I don’t know anyone called Marie. Josh doesn’t know anyone called Marie.
“Who’s Marie?” I can’t contain my agitation. “Who’s Marie?”
Sadie shrugs. “His new girlfriend?”
“Don’t say that!” I cry in horror. “He hasn’t got a new girlfriend! He wouldn’t have! He said there wasn’t anyone else! He said…”
I trail off, my heart thumping. It never even occurred to me that Josh might be seeing another girl already. It never even crossed my mind.
In his breakup email, he said he wasn’t going to rush into anything new. He said he had to take time out to think about his whole life . Well, he hasn’t thought for very long, has he? If I was going to think about my whole life, I’d take ages longer than six weeks. I’d take… a year! At least! Maybe two or three.
Boys treat thinking like sex. They think it takes twenty minutes and then you’re done and there’s no point talking about it. They have no idea .
“Did it say where they’re having lunch?”
Sadie nods. “Bistro Martin.”
“Bistro Martin?” I think I’m going to hyperventilate. “That’s where we had our first date! We always used to go there!”
Josh is taking a girl to Bistro Martin. A girl called Marie.
“Go in again.” I wave my hands agitatedly at the building. “Search around! Find out more!”
“I’m not going in again!” objects Sadie. “You’ve found out all you need to know.”
Actually, she has a point.
“You’re right.” Abruptly, I turn and start walking away from the flat, so preoccupied that I nearly bump into an old man. “Yes, you’re right. I know which restaurant they’re going to be at, and what time; I’ll just go along and see for myself-”

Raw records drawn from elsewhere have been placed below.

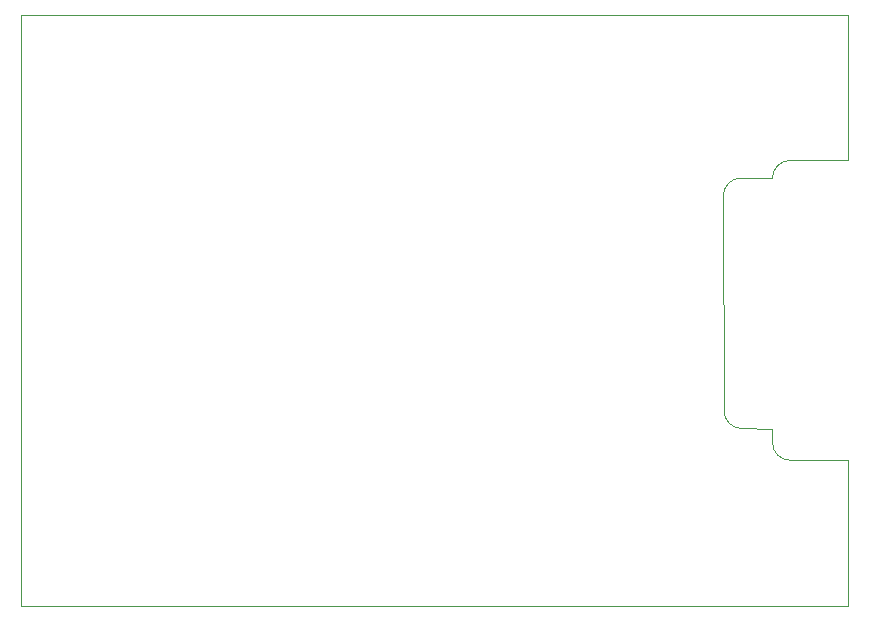
<source format=gbr>
%TF.GenerationSoftware,KiCad,Pcbnew,9.0.4*%
%TF.CreationDate,2025-12-06T22:06:25+01:00*%
%TF.ProjectId,bluebox,626c7565-626f-4782-9e6b-696361645f70,rev?*%
%TF.SameCoordinates,Original*%
%TF.FileFunction,Profile,NP*%
%FSLAX46Y46*%
G04 Gerber Fmt 4.6, Leading zero omitted, Abs format (unit mm)*
G04 Created by KiCad (PCBNEW 9.0.4) date 2025-12-06 22:06:25*
%MOMM*%
%LPD*%
G01*
G04 APERTURE LIST*
%TA.AperFunction,Profile*%
%ADD10C,0.100000*%
%TD*%
G04 APERTURE END LIST*
D10*
X193600000Y-88800000D02*
G75*
G02*
X195100000Y-87300000I1500000J0D01*
G01*
X190994151Y-110000017D02*
G75*
G02*
X189494183Y-108500017I49J1500017D01*
G01*
X200000000Y-87300000D02*
X195100000Y-87300000D01*
X200000000Y-125000000D02*
X200000000Y-112700000D01*
X193600000Y-110010200D02*
X190994151Y-110000017D01*
X130000000Y-75000000D02*
X130000000Y-125000000D01*
X189494183Y-108500000D02*
X189439722Y-90297323D01*
X195100000Y-112700000D02*
G75*
G02*
X193600000Y-111200000I0J1500000D01*
G01*
X189439721Y-90297323D02*
G75*
G02*
X190939721Y-88797321I1499979J23D01*
G01*
X195100000Y-112700000D02*
X200000000Y-112700000D01*
X200000000Y-75000000D02*
X130000000Y-75000000D01*
X190939721Y-88797322D02*
X193600000Y-88800000D01*
X200000000Y-75000000D02*
X200000000Y-87300000D01*
X200000000Y-125000000D02*
X130000000Y-125000000D01*
X193600000Y-111200000D02*
X193600000Y-110010200D01*
M02*

</source>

“No!” Sadie appears in front of me, and I stop in surprise. “That’s not what I meant! You can’t be intending to spy on them.”
“I have to.” I look at her, perplexed. “How else am I going to find out if Marie’s his new girlfriend or not?”

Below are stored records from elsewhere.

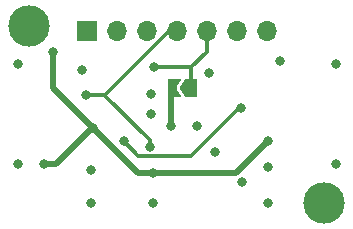
<source format=gbr>
%TF.GenerationSoftware,KiCad,Pcbnew,8.0.5*%
%TF.CreationDate,2024-10-20T21:33:00-07:00*%
%TF.ProjectId,bme688-ezzat-suhaime,626d6536-3838-42d6-957a-7a61742d7375,rev?*%
%TF.SameCoordinates,Original*%
%TF.FileFunction,Copper,L4,Bot*%
%TF.FilePolarity,Positive*%
%FSLAX46Y46*%
G04 Gerber Fmt 4.6, Leading zero omitted, Abs format (unit mm)*
G04 Created by KiCad (PCBNEW 8.0.5) date 2024-10-20 21:33:00*
%MOMM*%
%LPD*%
G01*
G04 APERTURE LIST*
G04 Aperture macros list*
%AMFreePoly0*
4,1,6,1.000000,0.000000,0.500000,-0.750000,-0.500000,-0.750000,-0.500000,0.750000,0.500000,0.750000,1.000000,0.000000,1.000000,0.000000,$1*%
%AMFreePoly1*
4,1,6,0.500000,-0.750000,-0.650000,-0.750000,-0.150000,0.000000,-0.650000,0.750000,0.500000,0.750000,0.500000,-0.750000,0.500000,-0.750000,$1*%
G04 Aperture macros list end*
%TA.AperFunction,ComponentPad*%
%ADD10C,2.600000*%
%TD*%
%TA.AperFunction,ConnectorPad*%
%ADD11C,3.500000*%
%TD*%
%TA.AperFunction,ComponentPad*%
%ADD12R,1.700000X1.700000*%
%TD*%
%TA.AperFunction,ComponentPad*%
%ADD13O,1.700000X1.700000*%
%TD*%
%TA.AperFunction,SMDPad,CuDef*%
%ADD14FreePoly0,180.000000*%
%TD*%
%TA.AperFunction,SMDPad,CuDef*%
%ADD15FreePoly1,180.000000*%
%TD*%
%TA.AperFunction,ViaPad*%
%ADD16C,0.800000*%
%TD*%
%TA.AperFunction,Conductor*%
%ADD17C,0.300000*%
%TD*%
%TA.AperFunction,Conductor*%
%ADD18C,0.500000*%
%TD*%
%TA.AperFunction,Conductor*%
%ADD19C,0.304800*%
%TD*%
G04 APERTURE END LIST*
D10*
%TO.P,H1,1,1*%
%TO.N,unconnected-(H1-Pad1)_2*%
X214500000Y-89500000D03*
D11*
%TO.N,unconnected-(H1-Pad1)_1*%
X214500000Y-89500000D03*
%TD*%
D12*
%TO.P,J1,1,Pin_1*%
%TO.N,VCC*%
X219400000Y-89975000D03*
D13*
%TO.P,J1,2,Pin_2*%
%TO.N,+3.3V*%
X221940000Y-89975000D03*
%TO.P,J1,3,Pin_3*%
%TO.N,GND*%
X224480000Y-89975000D03*
%TO.P,J1,4,Pin_4*%
%TO.N,/SCK{slash}SCL*%
X227020000Y-89975000D03*
%TO.P,J1,5,Pin_5*%
%TO.N,/SDO{slash}ADR*%
X229560000Y-89975000D03*
%TO.P,J1,6,Pin_6*%
%TO.N,/SDI{slash}SDA*%
X232100000Y-89975000D03*
%TO.P,J1,7,Pin_7*%
%TO.N,/CS*%
X234640000Y-89975000D03*
%TD*%
D11*
%TO.P,H2,1,1*%
%TO.N,unconnected-(H2-Pad1)_2*%
X239500000Y-104500000D03*
D10*
%TO.N,unconnected-(H2-Pad1)*%
X239500000Y-104500000D03*
%TD*%
D14*
%TO.P,JP1,1,A*%
%TO.N,/SDO{slash}ADR*%
X228225000Y-94750000D03*
D15*
%TO.P,JP1,2,B*%
%TO.N,GND*%
X226775000Y-94750000D03*
%TD*%
D16*
%TO.N,+3.3V*%
X224795200Y-95250000D03*
%TO.N,/SDO{slash}ADR*%
X225061139Y-93025000D03*
%TO.N,VCC*%
X219875000Y-98125000D03*
%TO.N,/SCK{slash}SCL*%
X224714341Y-99750000D03*
%TO.N,VCC*%
X215750000Y-101250000D03*
%TO.N,GND*%
X213562500Y-92750000D03*
X235750000Y-92500000D03*
X240500000Y-92750000D03*
X232500000Y-102725000D03*
X213562500Y-101250000D03*
X226500000Y-97975000D03*
X240500000Y-101250000D03*
X224795200Y-97000000D03*
X230260100Y-100214900D03*
X225000000Y-104475000D03*
%TO.N,VCC*%
X216500000Y-91750000D03*
X234750000Y-99250000D03*
%TO.N,+3.3V*%
X219750000Y-104475000D03*
X219004800Y-93250000D03*
X234750000Y-101475000D03*
X229700000Y-93475000D03*
X219750000Y-101725000D03*
X234750000Y-104475000D03*
X228700000Y-97975000D03*
%TO.N,/SDI{slash}SDA*%
X222500000Y-99250000D03*
X232469669Y-96505331D03*
%TO.N,/SCK{slash}SCL*%
X219317300Y-95347600D03*
%TO.N,VCC*%
X225000000Y-101975000D03*
%TD*%
D17*
%TO.N,/SDO{slash}ADR*%
X228250000Y-93025000D02*
X228250000Y-93012500D01*
X228250000Y-93012500D02*
X229560000Y-91702500D01*
X229560000Y-91702500D02*
X229560000Y-89975000D01*
X225061139Y-93025000D02*
X228250000Y-93025000D01*
X228225000Y-94750000D02*
X228225000Y-93050000D01*
X228225000Y-93050000D02*
X228250000Y-93025000D01*
%TO.N,/SCK{slash}SCL*%
X220847600Y-95347600D02*
X220500000Y-95347600D01*
X224714341Y-99750000D02*
X224714341Y-99214341D01*
X224714341Y-99214341D02*
X220847600Y-95347600D01*
D18*
%TO.N,GND*%
X226770097Y-94750000D02*
X226500000Y-95020097D01*
X226500000Y-95020097D02*
X226500000Y-97975000D01*
D17*
%TO.N,/SDI{slash}SDA*%
X222500000Y-99250000D02*
X223750000Y-100500000D01*
X223750000Y-100500000D02*
X228250000Y-100500000D01*
X232244669Y-96505331D02*
X232469669Y-96505331D01*
X228250000Y-100500000D02*
X232244669Y-96505331D01*
D19*
%TO.N,/SCK{slash}SCL*%
X220500000Y-95347600D02*
X220902400Y-95347600D01*
X220902400Y-95347600D02*
X226750000Y-89500000D01*
X220500000Y-95347600D02*
X219317300Y-95347600D01*
D18*
%TO.N,VCC*%
X215750000Y-101250000D02*
X216750000Y-101250000D01*
X216750000Y-101250000D02*
X219782935Y-98217065D01*
X219782935Y-98217065D02*
X219782935Y-98029172D01*
X219782935Y-98029172D02*
X219779172Y-98029172D01*
X219779172Y-98029172D02*
X216500000Y-94750000D01*
X219782935Y-98032935D02*
X219875000Y-98125000D01*
X216500000Y-94750000D02*
X216500000Y-91750000D01*
X219782935Y-98029172D02*
X219782935Y-98032935D01*
X219875000Y-98125000D02*
X223750000Y-102000000D01*
X223750000Y-102000000D02*
X232000000Y-102000000D01*
X232000000Y-102000000D02*
X234750000Y-99250000D01*
%TD*%
M02*

</source>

“You don’t find out. You say, ‘Good riddance,’ buy a new dress, and take another lover. Or several.”
“I don’t want several lovers,” I say mulishly. “I want Josh.”
“Well, you can’t have him! Give up!”
I’m so, so, so sick of people telling me to give up on Josh. My parents, Natalie, that old woman I got talking to on the bus once…

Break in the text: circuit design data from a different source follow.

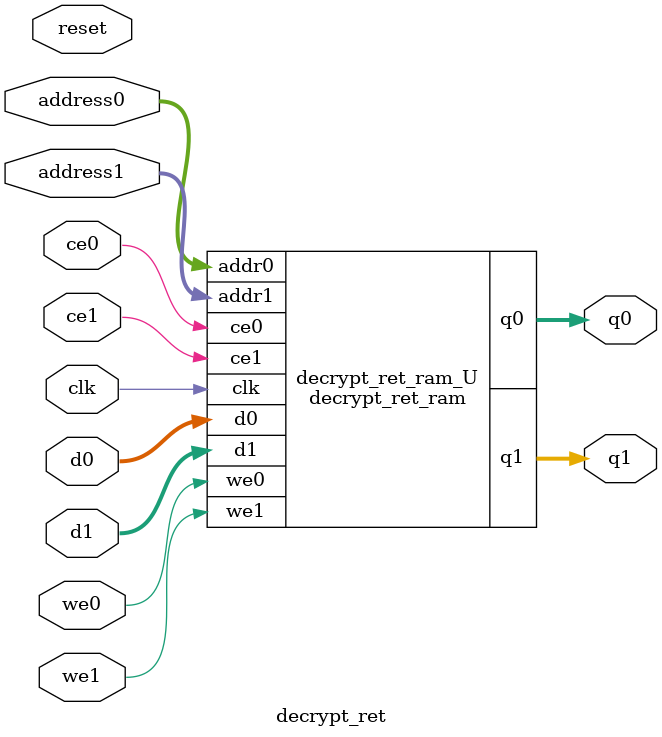
<source format=v>
`timescale 1 ns / 1 ps
module decrypt_ret_ram (addr0, ce0, d0, we0, q0, addr1, ce1, d1, we1, q1,  clk);

parameter DWIDTH = 32;
parameter AWIDTH = 5;
parameter MEM_SIZE = 32;

input[AWIDTH-1:0] addr0;
input ce0;
input[DWIDTH-1:0] d0;
input we0;
output reg[DWIDTH-1:0] q0;
input[AWIDTH-1:0] addr1;
input ce1;
input[DWIDTH-1:0] d1;
input we1;
output reg[DWIDTH-1:0] q1;
input clk;

(* ram_style = "block" *)reg [DWIDTH-1:0] ram[0:MEM_SIZE-1];




always @(posedge clk)  
begin 
    if (ce0) 
    begin
        if (we0) 
        begin 
            ram[addr0] <= d0; 
        end 
        q0 <= ram[addr0];
    end
end


always @(posedge clk)  
begin 
    if (ce1) 
    begin
        if (we1) 
        begin 
            ram[addr1] <= d1; 
        end 
        q1 <= ram[addr1];
    end
end


endmodule

`timescale 1 ns / 1 ps
module decrypt_ret(
    reset,
    clk,
    address0,
    ce0,
    we0,
    d0,
    q0,
    address1,
    ce1,
    we1,
    d1,
    q1);

parameter DataWidth = 32'd32;
parameter AddressRange = 32'd32;
parameter AddressWidth = 32'd5;
input reset;
input clk;
input[AddressWidth - 1:0] address0;
input ce0;
input we0;
input[DataWidth - 1:0] d0;
output[DataWidth - 1:0] q0;
input[AddressWidth - 1:0] address1;
input ce1;
input we1;
input[DataWidth - 1:0] d1;
output[DataWidth - 1:0] q1;



decrypt_ret_ram decrypt_ret_ram_U(
    .clk( clk ),
    .addr0( address0 ),
    .ce0( ce0 ),
    .we0( we0 ),
    .d0( d0 ),
    .q0( q0 ),
    .addr1( address1 ),
    .ce1( ce1 ),
    .we1( we1 ),
    .d1( d1 ),
    .q1( q1 ));

endmodule


</source>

“Why should I give up?” My words fly out on a swell of protest. “Why does everyone keep telling me to give up? What’s wrong with sticking to one single goal? In every other area of life, perseverance is encouraged! It’s rewarded! I mean, they didn’t tell Edison to give up on lightbulbs, did they? They didn’t tell Scott to forget about the South Pole! They didn’t say, ‘Never mind, Scotty, there are plenty more snowy wastes out there.’ He kept trying. He refused to give up, however hard it got. And he made it!”
I feel quite stirred up as I finish, but Sadie is peering at me as though I’m an imbecile.
“Scott didn’t make it,” she says. “He froze to death.”
I glare at her resentfully. Some people are just so negative.
“Well, anyway.” I turn on my heel and start stumping along the street. “I’m going to that lunch.”
“The worst thing a girl can do is trail after a boy when a love affair is dead,” Sadie says disdainfully. I stump faster, but she has no problem keeping up with me. “There was a girl called Polly in my village -frightful trailer. She was convinced this chap Desmond was still in love with her and followed him around everywhere. So we played the most ripping joke on her. We told her that Desmond was in the garden, hiding behind a bush as he was too shy to talk to her directly. Then, when she came out, one of the boys read out a love letter, supposed to be from him. We’d written it ourselves, you know. Everyone was hiding behind the bushes, simply rocking.”